La clé de la conduite
à tenir est détenue par la conscience de ce que l'on fait. Quand
on en est conscient, on ne perd pas sa maîtrise de soi et l'on ne permet
pas à ses appétits de nous dominer.
Cela ne signifie pas qu'il
faille encourager l'ascétisme ou le célibat. Les plaisirs physiques
viennent de Dieu et ont été créés pour qu'on en
jouisse. L'activité sexuelle est considérée comme l'un
des actes les plus sacrés que nous puissions accomplir. En fait, le mot
hébreu pour la cérémonie de mariage - Qiddouchine - vient
du mot qadoch, qui signifie : " sacré ". Voilà pourquoi
le Talmud enjoint explicitement aux couples, le Chabbath - le jour le plus sacré
de la semaine - à avoir des relations conjugales.
Aimons tous les aspects
physiques de ce monde-ci. Voilà le plaisir de cinquième classe
que Dieu, notre Père, a créé pour la satisfaction de Ses
enfants.
Le plaisir de quatrième classe
Comme nous l'avons dit plus
haut, il n'y a pas de taux de change entre les divers niveaux de plaisir. Aucun
montant de plaisir de cinquième classe ne peut nous permettre d'acquérir
la moindre parcelle de plaisir de quatrième classe.
Qu'est-ce qui vaut plus
que tout l'argent du monde ? L'amour.

DONNÉES SOURCES
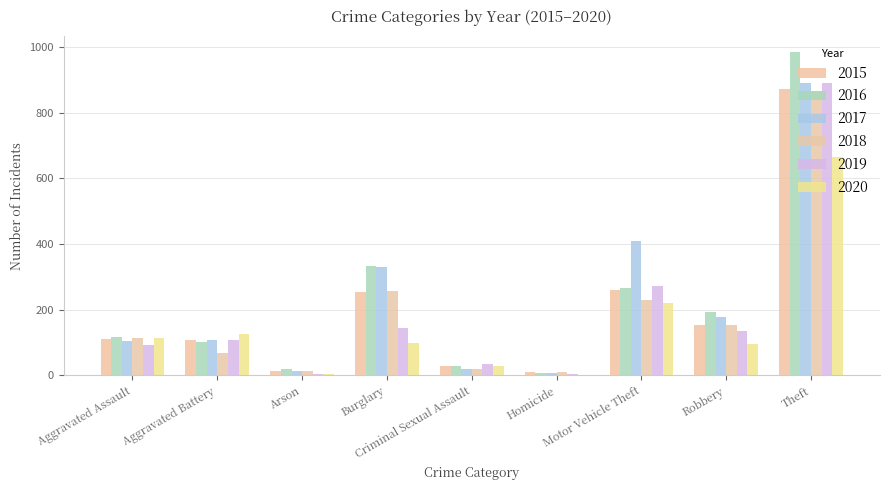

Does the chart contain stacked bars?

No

* * *

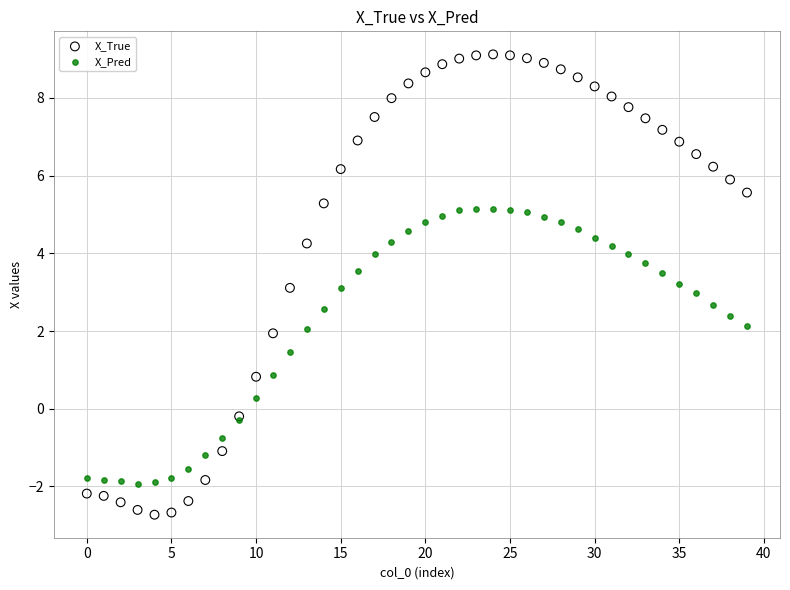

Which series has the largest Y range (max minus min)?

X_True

CONSIGNES DE TRAVAIL
[a] Selon l'extrait sur les niveaux de plaisir, de quel mot hébreu dérive le nom de la cérémonie de mariage, Qiddouchine ?
[b] Prolongez l'extrait sur les niveaux de plaisir à la suite de sa dernière phrase.

RÉPONSES PAR TÂCHE
[a] Il dérive du mot qadoch, qui signifie « sacré ».

[b]
En voici une preuve :
Imaginons M. Schwartz,
un homme d'affaires dont le but majeur dans la vie est de gagner une fortune
de 10 millions de dollars. Sa femme et lui ont trois enfants.
Un jour, un
riche philanthrope nommé Cohen décide de faire à Schwartz
une offre très généreuse. Cohen déclare : "
Vous passez toute votre vie à essayer de gagner 10 millions de dollars.
Je vous offre le plus grand raccourci de toute votre carrière. Je
vais vous donner 10 millions de dollars immédiatement en échange
du droit d'adopter un de vos enfants. Votre enfant aura ce qu'il y a de
meilleur au monde. La seule condition est que vous devrez rompre tout contact
: vous ne pourrez plus jamais ni voir votre enfant ni apprendre de ses nouvelles.
"
Que va dire
Schwartz ? Son rêve financier réalisé en un instant
! Mais abandonner un enfant ? Impossible ! " C'est hors de question
! Sortez d'ici ! "
Dix millions de dollars.
Un plaisir mirobolant de cinquième classe ne lui fera pas vendre un enfant.
L'amour n'est pas une valeur que l'on puisse échanger contre de l'argent.
Mais combien temps Schwartz
consacre-t-il à ses enfants ? S'ils lui sont si précieux, pourquoi
se montre-t-il si peu empressé dans l'amour qu'il leur porte ?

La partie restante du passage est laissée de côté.